Canada allows investors to use their retirement fundings (RRSPs) as part of a loan to themselves, which can fund the buying of a house. When does it make sense to take advantage of this?
2 Answers
An RRSP loan is most beneficial when the performance of your alternative investments (mutual funds?) do worse than your loan rate.
For example, suppose you have $100K in an RRSP. You withdraw $50K in a loan for your mortgage and keep the remaining $50K invested in mutual funds.
If the market (and your mutual funds) lose 10% than in 1 year, your RRSP will hold $45K of mutual funds. The $50K mortgage loan is now worth more than $50K because you've made principal and interest payments into your RRSP.
When the market is going down, a loan against your RRSP will "pay" better than investments. Essentially you are selling High and buying Low.
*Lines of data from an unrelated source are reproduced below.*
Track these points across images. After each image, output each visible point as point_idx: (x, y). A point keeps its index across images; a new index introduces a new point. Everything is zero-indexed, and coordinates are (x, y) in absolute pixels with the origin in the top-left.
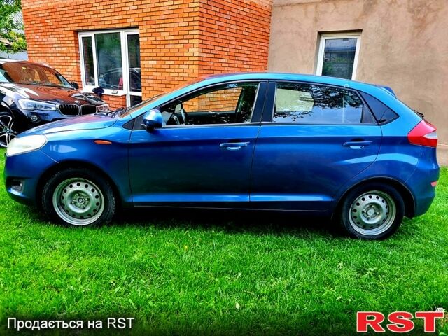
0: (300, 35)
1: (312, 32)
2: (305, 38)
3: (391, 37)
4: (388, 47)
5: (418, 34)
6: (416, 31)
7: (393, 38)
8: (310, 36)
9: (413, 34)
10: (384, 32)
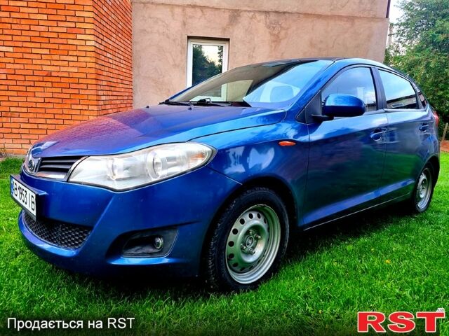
0: (168, 37)
1: (182, 35)
2: (174, 40)
3: (254, 48)
4: (253, 57)
5: (275, 47)
6: (273, 45)
7: (256, 49)
8: (180, 39)
9: (271, 46)
10: (249, 42)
Unfortunately, it can be hard to predict the market well enough to time this well.
-
Nice cost comparison link: 50plus.com/money/rrsp-mortgages-what-you-need-to-know/24272/2– Alex BDec 10, 2010 at 20:42
-
How do I compare the performance of my investments to my loan rate? Say that I am paying 4% annual interest on my loan - how badly must my alternative investments be doing, before it's time to switch? Dec 11, 2010 at 6:54
There's no free lunch. You may gain on the loan side by getting a lower rate or even approval when a bank may reject you. But in the RRSP you are foregoing a potentially higher return. On the other hand, it's a safe, guaranteed return. In the US, if you leave the company, the loan is due, or the funds must come out of the account, don't know if it's similar by you.